-- Stored data --
Content starts

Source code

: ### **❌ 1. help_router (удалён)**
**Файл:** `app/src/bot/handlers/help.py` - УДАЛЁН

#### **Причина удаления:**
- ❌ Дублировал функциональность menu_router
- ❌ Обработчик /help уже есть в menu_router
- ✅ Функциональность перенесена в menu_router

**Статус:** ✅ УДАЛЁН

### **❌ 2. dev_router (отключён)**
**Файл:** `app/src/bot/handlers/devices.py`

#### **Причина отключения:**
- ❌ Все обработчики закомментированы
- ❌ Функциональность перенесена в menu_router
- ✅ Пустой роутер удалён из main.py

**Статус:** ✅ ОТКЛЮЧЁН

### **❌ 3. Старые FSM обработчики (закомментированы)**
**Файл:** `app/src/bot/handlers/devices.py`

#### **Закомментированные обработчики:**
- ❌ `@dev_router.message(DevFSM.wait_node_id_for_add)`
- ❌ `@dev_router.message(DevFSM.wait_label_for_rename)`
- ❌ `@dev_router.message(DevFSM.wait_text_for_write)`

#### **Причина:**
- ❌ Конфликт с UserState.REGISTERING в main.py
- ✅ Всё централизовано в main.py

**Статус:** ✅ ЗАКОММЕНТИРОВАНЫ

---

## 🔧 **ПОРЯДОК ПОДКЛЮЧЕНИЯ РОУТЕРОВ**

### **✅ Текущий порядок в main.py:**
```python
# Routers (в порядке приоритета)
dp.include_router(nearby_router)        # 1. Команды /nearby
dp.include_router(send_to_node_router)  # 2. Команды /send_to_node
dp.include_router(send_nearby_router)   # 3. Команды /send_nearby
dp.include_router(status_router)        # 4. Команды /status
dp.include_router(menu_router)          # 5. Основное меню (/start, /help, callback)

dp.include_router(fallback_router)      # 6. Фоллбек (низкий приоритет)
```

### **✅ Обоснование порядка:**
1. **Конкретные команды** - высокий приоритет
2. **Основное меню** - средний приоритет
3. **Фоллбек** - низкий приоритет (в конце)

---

Content ends

-- To do --
Search the entries for the string "message" and return each line where it turns up.

-- Answer below --
- ❌ `@dev_router.message(DevFSM.wait_node_id_for_add)`
- ❌ `@dev_router.message(DevFSM.wait_label_for_rename)`
- ❌ `@dev_router.message(DevFSM.wait_text_for_write)`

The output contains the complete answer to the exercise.